Sunday, August 11, 2013

The Case for FilmFest 2013 Part 1



Right, it’s the International Film Festival season, meaning there are more than the usual number of films on my weekly agenda.

The first one was a “biggie”, in that it was featured at the front of the movie guide and was bound to be a big draw card, being the last Soderberg film and featuring Michael Douglas, Matt Damon and a whole raft of well know actors. 




Behind the Candelabra is the story of one of Las Vegas piano player and showman Liberace’s longest lasting lovers.  Damon plays the hunky Scott Thorson, who is nice but perhaps as dim as Damon’s puppet alter ego in Team America: World Police, while Douglas plays the creepy and controlling Liberace in an incredibly likeable way.  

The story is told from Thorson’s point of view (later we learned it was from his memoirs) and so the portrait of Liberace and of Thorson himself doesn’t always seem terribly consistent.  True, Liberace appears an incredibly controlling, narcissistic person, but why did Thorson choose to stay with him in the first place if he had no feelings for him, and in fact was a little repulsed by him?  Was he really completely naive about his financial situation?  And was Thorson’s drug taking accurately portrayed, or did Liberace really have good reason to get upset with him? 




The questions though are for after the film.  During it, there is plenty to enjoy: from the lavish décor of the Las Vegas residences, to the incredibly overt overtures by the serving staff, to Rob Lowe’s completely scene-stealing turn as a dodgy plastic surgeon who has taken far too much of his own particular brand of medicine, to a cameo by Mad About You’s Paul Reiser as a defeatist lawyer (do lawyers really cave like that in Los Angeles?), to Dan Akroyd’s quiet turn as Liberace’s long suffering manager.

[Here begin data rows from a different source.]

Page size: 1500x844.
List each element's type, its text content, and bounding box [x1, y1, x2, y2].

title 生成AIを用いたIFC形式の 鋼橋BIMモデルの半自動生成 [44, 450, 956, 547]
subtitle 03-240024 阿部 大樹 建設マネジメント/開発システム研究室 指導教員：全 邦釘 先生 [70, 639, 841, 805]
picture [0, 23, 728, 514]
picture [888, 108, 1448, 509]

From the list above, you can tell that there are almost no female characters at all in this story.  Not that they would have any room to shine amongst all that star wattage.  There is plenty of period costuming though, with Scott Bakula rocking a mean cravat in the style of Fred from Scooby Doo, and the feathered hair and glittering stage suits add an outrageously gaudy style to the whole thing. 




Overall then, the film is a bit on the long side, but always entertaining in one way or another.  Some strange camera effects are meant to add to the “drug” aspects of the film but just make it harder to tell what is going on, but despite that, the whole production is (mostly) elegantly and masterfully put together, and it is mesmerising to watch Douglas manipulate and cajole and and reassure one minute and then totally mess it up and be a complete b@sta@rd the next.  

Being a “premiere” movie at the Embassy Cinema, I was not surprised to see the theatre almost completely sold out and to hear a smattering of applause at the end to the movie gods who might be paying attention (as no one who helped make the film was there).  It is always an incredible experience to go to a film like that with a big audience (who seemed a lot more like members of the art intelligentsia than myself), and it really was the perfect way to start the filmfest season.

Verdict: Incredible turns from Douglas and Lowe, an Matt Damon in various physical states, add extra reasons to watch Soderberg’s Behind the Candelabra, besides the fact it is (in theory) the final Soderberg big screen production.  It seems a smaller, more intimate movie that I would have thought (considering Liberace was Mr Showbusiness), but then his Las Vegas venues weren’t that big and it appears he tried to stay out of the big partying scene.  It also seemed to be a rather… skewed version of events, but then as Liberace famously denied that he was gay, there is perhaps no way to really get a picture of how he saw his life, and Thorson’s telling may be as close as we will get to the glittering reality.  8 candles out of 10, mainly thanks to Rob Lowe.